Personal information
- Full name: Edwin Rodolfo Westphal Véliz
- Date of birth: 4 March 1966 (age 60)
- Place of birth: Puerto Barrios, Guatemala
- Height: 1.90 m (6 ft 3 in)
- Position: Forward

Youth career
- Azucareros Sta Lucia Cotzumalguapa

Senior career*
- Years: Team / Apps / (Gls)
- 1985–1990: Bandegua/Del Monte
- 1990–1993: Izabal JC /  / (51)
- 1993–1996: Aurora /  / (48)
- 1996–1999: Comunicaciones
- 2000–2001: USAC /  / (43)
- 2001–2002: Comunicaciones
- 2002–2004: Antigua

International career
- 1985–1998: Guatemala / 47 / (16)

= Edwin Westphal =

Guatemalan footballer (born 1966)

Edwin Rodolfo Westphal Véliz (born 4 March 1966) is a Guatemalan former professional footballer who played as a forward.
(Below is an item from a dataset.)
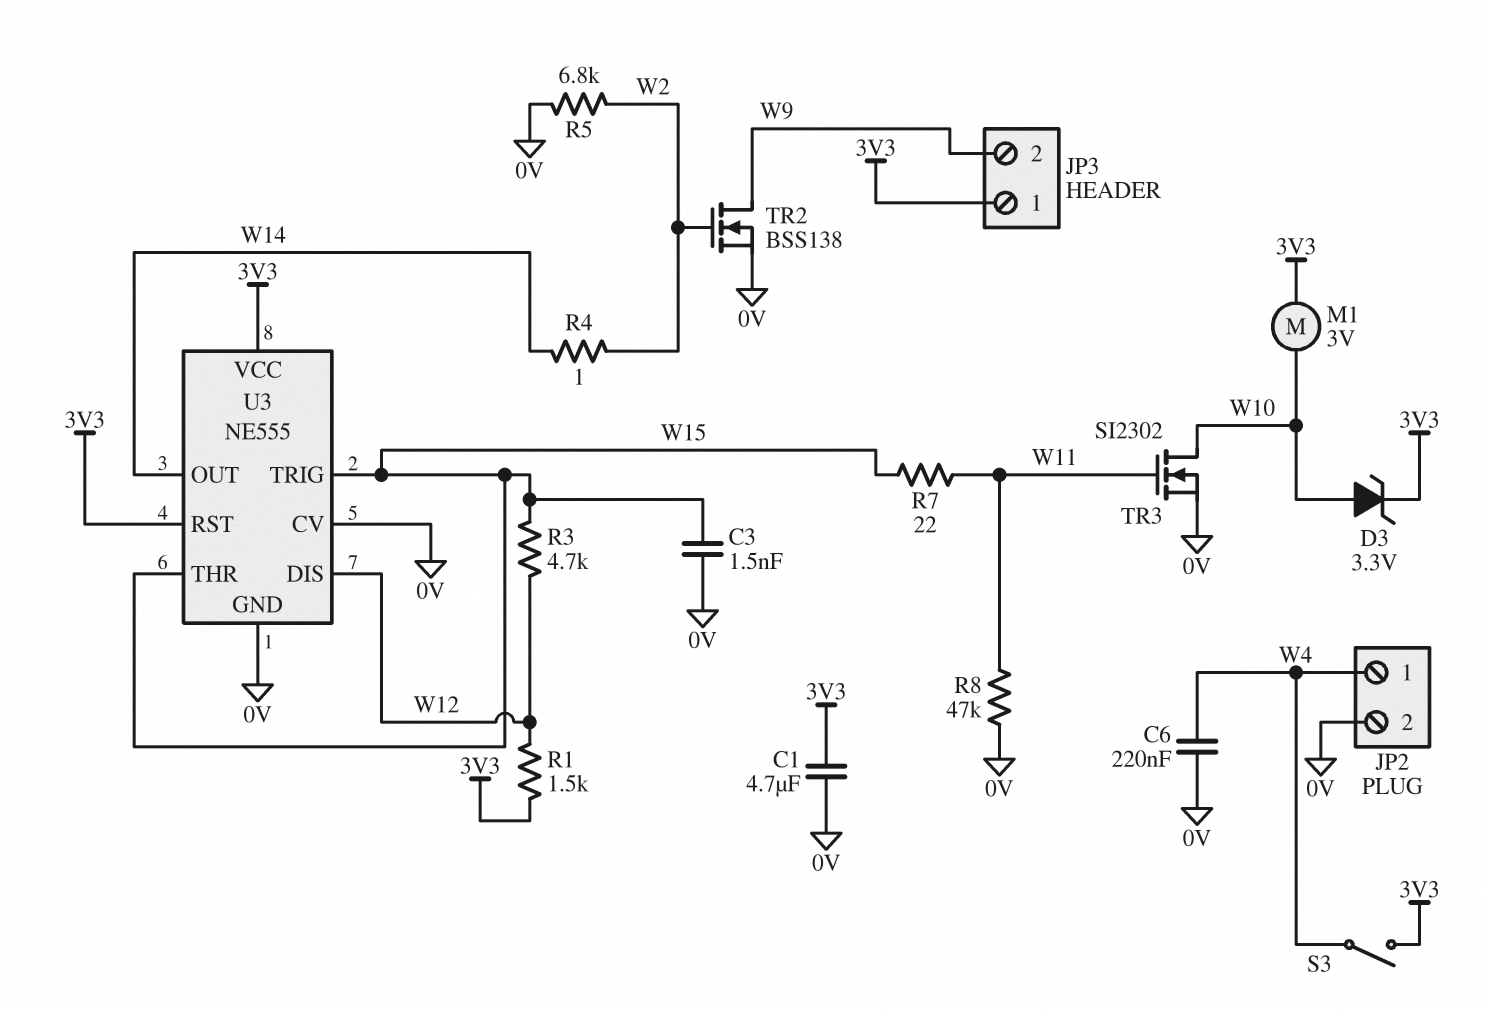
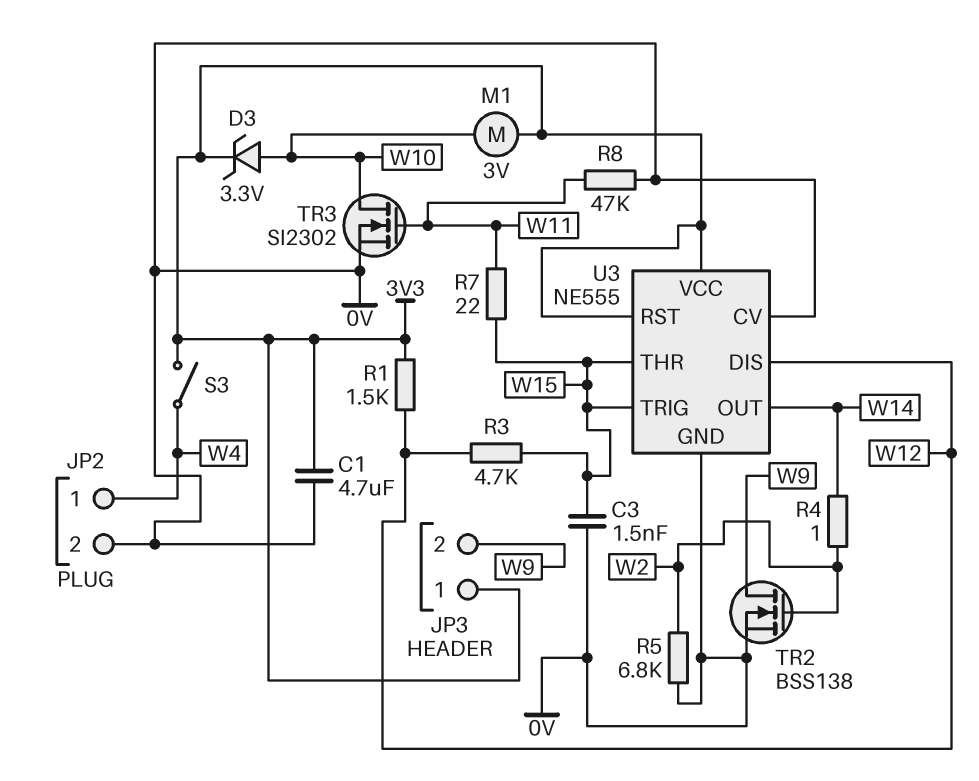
C6: 220nF (0V, W4) -> none

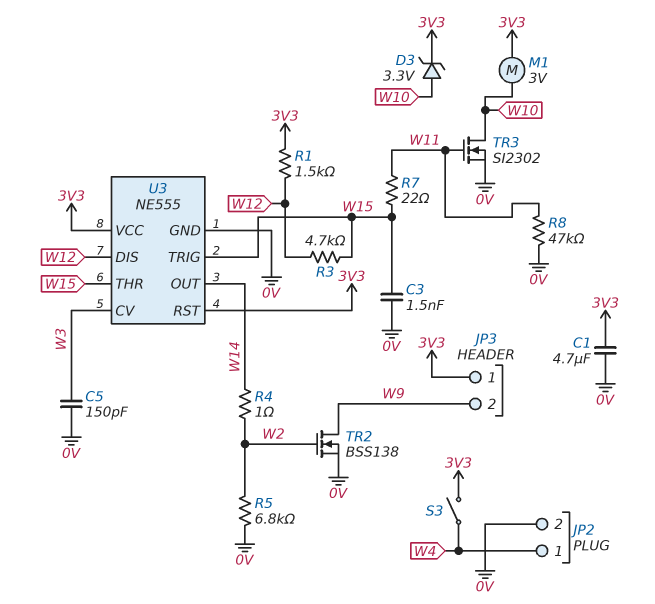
C5: none -> 150pF (0V, W3)
U3 pin CV: 0V -> W3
As a member of several clubs, he was a prolific goalscorer in the Guatemalan top-flight, especially during the 1990s. He was also a member of the Guatemala national team.

==Club career==
A native of Puerto Barrios, Westphal began his career playing for local club Bandegua (Bananera de Guatemala, later renamed DelMonte), making his Liga Mayor debut in 1985 at the age of 18. While playing for Bandegua, the big striker was the top scorer of the 1987 championship. Later, he played for Izabal JC, where he won another goalscoring title. In the 1993–94 season, he played for Aurora F.C., and after that he joined Comunicaciones, where he was part of three championship-winning teams. After an unsuccessful stint with USAC, he returned to Comunicaciones, before ending his career playing for Antigua GFC. He retired from professional football in 2004 and had a farewell match in 2005. With 201 career league goals, he is the fourth-highest goalscorer in the history of the Guatemalan league.

==International career==
Westphal was a member of the Guatemala national team for more than a decade, representing the country in three World Cup qualification processes (1990, 1994, and 1998). He also played at the Gold Cup tournaments of 1991, 1996, and 1998. Overall, he scored 16 international goals.

His final international was a February 1998 CONCACAF Gold Cup match against Jamaica.